- [Фрагмент текста]

━━━

Коммунизм, несмотря на все отталкивающее, что в нем есть, является связью с будущим человечества. Его внешние формы на мгновение могут походить на формы фашизма и нацизма – но фашизм и нацизм есть не что иное, как отрицание человека, нигилизм[324].
На различие в сущности между двумя «враждующими братьями» Томас Манн регулярно указывал с середины тридцатых годов. Новым в его экскурсе было подчеркнутое разграничение между коммунизмом и сталинизмом, т. е. вариация в терминологии. В этой связи следует вернуться к двум другим работам Томаса Манна, написанным примерно за год до этого.
В 1949 году в заявлении для «Юнайтед пресс» и в неопубликованной «взрывной статье» он высказался на тему советских перебежчиков.

━━━

- [Представленные сведения]
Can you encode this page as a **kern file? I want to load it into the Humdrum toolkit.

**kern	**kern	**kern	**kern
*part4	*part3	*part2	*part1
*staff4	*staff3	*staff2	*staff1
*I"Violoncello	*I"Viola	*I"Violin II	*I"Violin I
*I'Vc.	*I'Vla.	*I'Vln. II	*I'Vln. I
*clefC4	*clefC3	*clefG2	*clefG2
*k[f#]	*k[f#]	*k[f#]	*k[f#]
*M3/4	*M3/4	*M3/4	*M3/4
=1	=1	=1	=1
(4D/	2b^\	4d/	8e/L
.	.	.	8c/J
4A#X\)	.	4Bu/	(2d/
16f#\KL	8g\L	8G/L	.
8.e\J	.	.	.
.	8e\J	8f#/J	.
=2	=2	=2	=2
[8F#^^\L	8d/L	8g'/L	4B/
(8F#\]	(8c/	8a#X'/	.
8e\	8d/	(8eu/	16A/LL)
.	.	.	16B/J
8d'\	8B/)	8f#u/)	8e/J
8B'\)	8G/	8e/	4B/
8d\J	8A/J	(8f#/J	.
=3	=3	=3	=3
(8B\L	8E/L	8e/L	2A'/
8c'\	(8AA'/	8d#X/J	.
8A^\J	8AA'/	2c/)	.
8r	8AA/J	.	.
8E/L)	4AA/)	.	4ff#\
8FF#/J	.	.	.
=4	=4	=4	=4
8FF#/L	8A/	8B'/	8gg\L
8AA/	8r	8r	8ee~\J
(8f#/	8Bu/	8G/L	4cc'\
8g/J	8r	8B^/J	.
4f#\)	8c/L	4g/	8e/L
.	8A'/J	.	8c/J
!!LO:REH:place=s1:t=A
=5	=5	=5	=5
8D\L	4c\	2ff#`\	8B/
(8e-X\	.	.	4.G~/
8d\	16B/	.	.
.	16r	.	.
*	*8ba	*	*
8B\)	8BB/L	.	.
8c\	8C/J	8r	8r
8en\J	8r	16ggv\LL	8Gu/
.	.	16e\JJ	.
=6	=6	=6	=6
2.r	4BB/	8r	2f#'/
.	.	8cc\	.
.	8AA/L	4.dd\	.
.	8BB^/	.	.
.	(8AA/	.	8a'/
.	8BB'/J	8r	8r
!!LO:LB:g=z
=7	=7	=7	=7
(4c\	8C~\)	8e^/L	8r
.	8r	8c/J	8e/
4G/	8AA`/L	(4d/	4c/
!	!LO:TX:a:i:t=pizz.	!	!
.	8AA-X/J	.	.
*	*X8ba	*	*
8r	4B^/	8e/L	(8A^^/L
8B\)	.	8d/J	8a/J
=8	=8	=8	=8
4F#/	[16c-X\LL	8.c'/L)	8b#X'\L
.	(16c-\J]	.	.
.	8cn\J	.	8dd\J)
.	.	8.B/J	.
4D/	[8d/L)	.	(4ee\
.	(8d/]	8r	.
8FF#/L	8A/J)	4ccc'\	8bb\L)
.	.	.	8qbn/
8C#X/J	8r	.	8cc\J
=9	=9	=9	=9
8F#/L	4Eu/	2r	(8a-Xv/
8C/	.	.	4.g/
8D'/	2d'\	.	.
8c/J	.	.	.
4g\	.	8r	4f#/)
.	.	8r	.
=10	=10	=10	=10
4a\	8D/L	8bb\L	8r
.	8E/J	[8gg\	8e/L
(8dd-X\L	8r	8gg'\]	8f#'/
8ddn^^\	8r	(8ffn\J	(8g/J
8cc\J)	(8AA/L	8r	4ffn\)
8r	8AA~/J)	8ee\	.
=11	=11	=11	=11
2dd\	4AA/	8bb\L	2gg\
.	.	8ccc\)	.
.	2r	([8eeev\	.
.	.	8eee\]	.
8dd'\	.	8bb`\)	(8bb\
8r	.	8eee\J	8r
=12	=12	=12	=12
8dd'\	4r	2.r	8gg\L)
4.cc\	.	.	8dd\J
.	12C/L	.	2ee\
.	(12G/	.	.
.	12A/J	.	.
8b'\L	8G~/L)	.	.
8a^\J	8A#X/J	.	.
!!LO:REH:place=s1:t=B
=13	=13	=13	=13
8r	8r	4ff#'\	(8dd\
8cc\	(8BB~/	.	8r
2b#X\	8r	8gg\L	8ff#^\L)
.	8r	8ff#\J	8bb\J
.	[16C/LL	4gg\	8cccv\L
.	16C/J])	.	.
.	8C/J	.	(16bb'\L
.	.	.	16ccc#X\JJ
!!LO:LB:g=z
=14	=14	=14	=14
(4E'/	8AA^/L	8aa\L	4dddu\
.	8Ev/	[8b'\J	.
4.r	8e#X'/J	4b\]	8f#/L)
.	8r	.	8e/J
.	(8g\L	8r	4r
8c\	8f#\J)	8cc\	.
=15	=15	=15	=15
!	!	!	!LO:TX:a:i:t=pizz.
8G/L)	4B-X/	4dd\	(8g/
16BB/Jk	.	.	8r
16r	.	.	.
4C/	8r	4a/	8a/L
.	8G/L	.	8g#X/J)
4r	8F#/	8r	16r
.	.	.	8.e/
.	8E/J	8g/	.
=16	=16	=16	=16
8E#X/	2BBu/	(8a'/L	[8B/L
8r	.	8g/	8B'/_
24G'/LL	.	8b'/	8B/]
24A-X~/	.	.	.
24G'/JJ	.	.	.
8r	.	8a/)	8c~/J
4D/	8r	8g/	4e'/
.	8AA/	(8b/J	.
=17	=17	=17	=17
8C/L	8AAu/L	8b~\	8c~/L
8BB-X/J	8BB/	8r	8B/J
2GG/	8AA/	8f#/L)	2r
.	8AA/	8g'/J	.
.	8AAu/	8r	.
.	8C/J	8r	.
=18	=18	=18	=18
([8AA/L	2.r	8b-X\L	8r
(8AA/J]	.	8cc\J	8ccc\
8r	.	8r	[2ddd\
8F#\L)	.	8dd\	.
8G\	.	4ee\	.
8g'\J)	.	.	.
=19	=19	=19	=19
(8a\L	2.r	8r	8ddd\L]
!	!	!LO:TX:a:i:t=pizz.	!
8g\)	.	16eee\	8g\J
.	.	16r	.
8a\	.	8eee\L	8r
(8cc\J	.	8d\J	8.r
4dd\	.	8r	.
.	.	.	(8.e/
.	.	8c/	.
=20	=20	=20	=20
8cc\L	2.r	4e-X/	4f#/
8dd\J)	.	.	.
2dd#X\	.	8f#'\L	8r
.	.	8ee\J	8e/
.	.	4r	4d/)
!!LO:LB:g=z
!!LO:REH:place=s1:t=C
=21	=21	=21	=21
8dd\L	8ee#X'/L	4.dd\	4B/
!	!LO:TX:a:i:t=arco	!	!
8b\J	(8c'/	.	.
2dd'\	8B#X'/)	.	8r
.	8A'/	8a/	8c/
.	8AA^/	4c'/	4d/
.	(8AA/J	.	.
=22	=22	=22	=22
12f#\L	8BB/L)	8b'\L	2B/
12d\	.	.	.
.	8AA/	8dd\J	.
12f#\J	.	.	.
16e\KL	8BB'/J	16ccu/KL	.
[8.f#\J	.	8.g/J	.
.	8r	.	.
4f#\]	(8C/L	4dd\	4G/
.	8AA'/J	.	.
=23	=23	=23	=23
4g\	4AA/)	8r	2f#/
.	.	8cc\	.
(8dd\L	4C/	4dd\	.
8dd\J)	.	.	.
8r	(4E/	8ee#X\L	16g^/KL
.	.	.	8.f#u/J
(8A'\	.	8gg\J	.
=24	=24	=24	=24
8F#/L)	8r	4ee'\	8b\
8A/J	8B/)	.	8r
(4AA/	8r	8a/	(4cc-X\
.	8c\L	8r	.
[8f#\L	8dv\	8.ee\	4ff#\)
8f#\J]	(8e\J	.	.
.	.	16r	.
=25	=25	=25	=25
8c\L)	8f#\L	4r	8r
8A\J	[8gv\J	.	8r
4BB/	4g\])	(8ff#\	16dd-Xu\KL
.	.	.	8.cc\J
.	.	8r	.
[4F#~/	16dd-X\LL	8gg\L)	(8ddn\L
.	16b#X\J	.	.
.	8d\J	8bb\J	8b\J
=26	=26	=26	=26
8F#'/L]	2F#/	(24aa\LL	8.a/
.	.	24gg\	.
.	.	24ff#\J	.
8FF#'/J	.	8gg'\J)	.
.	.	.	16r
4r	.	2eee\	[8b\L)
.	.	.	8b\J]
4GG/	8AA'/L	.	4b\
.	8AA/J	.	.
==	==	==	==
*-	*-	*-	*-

━━━

- [Задания]
1) Ответьте на вопросы по фрагменту о Томасе Манне:
(а) С чем, согласно фрагменту, является связью коммунизм?
(б) С какого времени Томас Манн регулярно указывал на различие в сущности между двумя «враждующими братьями»?
(в) В каком году он высказался о советских перебежчиках в заявлении для «Юнайтед пресс»?
2) Продолжите, пожалуйста, фрагмент о Томасе Манне и коммунизме, начав сразу после его последнего предложения.

- [Ответы к заданиям]
1)
(а) С будущим человечества.
(б) С середины тридцатых годов.
(в) В 1949 году.

2)
Один из абсурдных феноменов нашего времени, – констатировал он в статье, – состоит в том, что самый нездоровый из созданных им типов, а именно коммунистический ренегат, одержимый болезненной жаждой клеветы и доносительства, стал балованным любимцем буржуазного общества. <…> Эти отщепенцы были настроены против России не потому, что она коммунистическая, а потому, что она недостаточно коммунистическая! Это они, по крайне мере, по их мнению, верные коммунисты, и они ненавидят Россию Сталина с совсем другой стороны, нежели мы. Но мы принимаем их в союзники, а они принимают нас![325]
Томас Манн поднял специфическую тему – бегство на Запад советских шпионов и функционеров. В числе самых известных из них были Александр Бармин, Игнац Рейсс, Вальтер Кривицкий, Федор Раскольников, Александр Орлов, которые бежали еще в тридцатые годы. 24 января 1949 года (цитированная неопубликованная статья Томаса Манна была датирована 12 февраля 1949 года) в Париже начался судебный процесс против еженедельника «Леттр фран-сэз» по иску еще одного перебежчика – Виктора Кравченко. Книга Кравченко, озаглавленная «Я выбрал свободу» (I Chose Freedom), была жестким памфлетом против политики Сталина. Французский коммунистический еженедельник обвинил перебежчика во лжи, из-за чего тот подал на него в суд.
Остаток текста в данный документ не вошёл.